Turning the old Colt building in Hartford into a national park had been U.S. Rep. John B. Larson’s dream for more than a decade. On Friday, that dream came true when the U.S. Senate gave final passage to the National Defense Authorization Act, which included a provision to turn Coltsville into a national park.
The Coltsville National Historical Park will be dedicated to the accomplishments of Samuel and Elizabeth Colt and the role they played in the Industrial Revolution.
“Connecticut is the cradle of our industrial revolution,” Larson said Friday in a press release. “The designation made possible by this Act would not only honor the groundbreaking work of Samuel and Elizabeth Colt, but provides Connecticut greater and much-deserved representation in our National Park system.”
The site is about 260 acres and includes several armories where the manufacturing of the iconic revolver took place, worker housing, and the home of Samuel and Elizabeth Colt.
Coltsville was active as a site for manufacturing from 1855 until 1994. Most of the structures — including the iconic blue dome of the East Armory — remain intact. The site was designated a National Historic Landmark in 2008.
Plans for Coltsville National Park include a 10,000 square-foot visitor center in the east armory, which has remained mostly untouched for decades. It is estimated that the park will attract 200,000 visitors a year.
The Congressional Budget Office estimated it would cost about $9 million over a five-year period to build the park and the use of private donations would be allowed. Budget analysts also estimated that annual operating funds of less than $1 million would be needed after the fifth year.
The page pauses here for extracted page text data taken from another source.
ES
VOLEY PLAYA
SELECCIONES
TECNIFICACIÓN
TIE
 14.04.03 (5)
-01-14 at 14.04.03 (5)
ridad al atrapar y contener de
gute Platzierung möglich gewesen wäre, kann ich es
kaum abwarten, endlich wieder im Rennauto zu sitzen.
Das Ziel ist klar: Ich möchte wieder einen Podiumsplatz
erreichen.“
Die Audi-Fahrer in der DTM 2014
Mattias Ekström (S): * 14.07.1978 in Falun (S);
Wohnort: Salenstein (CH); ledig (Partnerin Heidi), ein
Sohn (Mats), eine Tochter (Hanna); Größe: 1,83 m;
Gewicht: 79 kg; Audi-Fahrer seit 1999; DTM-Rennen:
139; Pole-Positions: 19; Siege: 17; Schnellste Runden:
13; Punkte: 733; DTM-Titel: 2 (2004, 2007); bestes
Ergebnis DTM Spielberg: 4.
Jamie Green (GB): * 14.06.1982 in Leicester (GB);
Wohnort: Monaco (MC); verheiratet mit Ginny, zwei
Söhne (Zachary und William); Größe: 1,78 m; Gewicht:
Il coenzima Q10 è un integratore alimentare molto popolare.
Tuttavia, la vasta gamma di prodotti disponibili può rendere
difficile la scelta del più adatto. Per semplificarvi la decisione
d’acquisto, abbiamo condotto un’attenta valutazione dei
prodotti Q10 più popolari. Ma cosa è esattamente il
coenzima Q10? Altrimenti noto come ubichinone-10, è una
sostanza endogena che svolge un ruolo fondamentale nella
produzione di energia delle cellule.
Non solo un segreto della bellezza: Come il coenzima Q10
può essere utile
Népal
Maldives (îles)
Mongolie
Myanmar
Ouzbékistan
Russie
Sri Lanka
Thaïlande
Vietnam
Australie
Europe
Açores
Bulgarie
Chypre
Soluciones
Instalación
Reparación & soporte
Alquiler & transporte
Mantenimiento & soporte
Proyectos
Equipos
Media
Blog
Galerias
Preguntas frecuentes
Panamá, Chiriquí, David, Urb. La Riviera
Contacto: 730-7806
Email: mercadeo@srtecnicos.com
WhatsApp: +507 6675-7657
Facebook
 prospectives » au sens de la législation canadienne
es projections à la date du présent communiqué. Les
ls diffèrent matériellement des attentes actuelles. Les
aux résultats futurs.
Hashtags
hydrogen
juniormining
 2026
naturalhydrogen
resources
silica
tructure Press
Hartford Mayor Pedro Segarra applauded passage of the legislation.
“This monumental decision will help shape an ongoing renaissance in the City of Hartford, lead to long-term job growth in the region, and increase focus on heritage tourism in our state,” he said.
The National Park designation is estimated to generate $150 million for the regional economy and to create 1,000 jobs over the next five years, according to Segarra.
U.S. Sen. Chris Murphy said he’s proud to have voted for the bill, but it wouldn’t have been possible without Larson’s determination.
“His crusade of over a decade to get this done will be taught in classrooms as an example of persistence, persistence, and more persistence, paying off in the end,” Murphy said.
U.S. Sen. Richard Blumenthal described passage of the National Defense Authorization Act as “a victory for our nation and for Connecticut — for Coltsville, for our state’s proud defense industry, for our men and women in uniform who serve and sacrifice for our country, and for our national security.”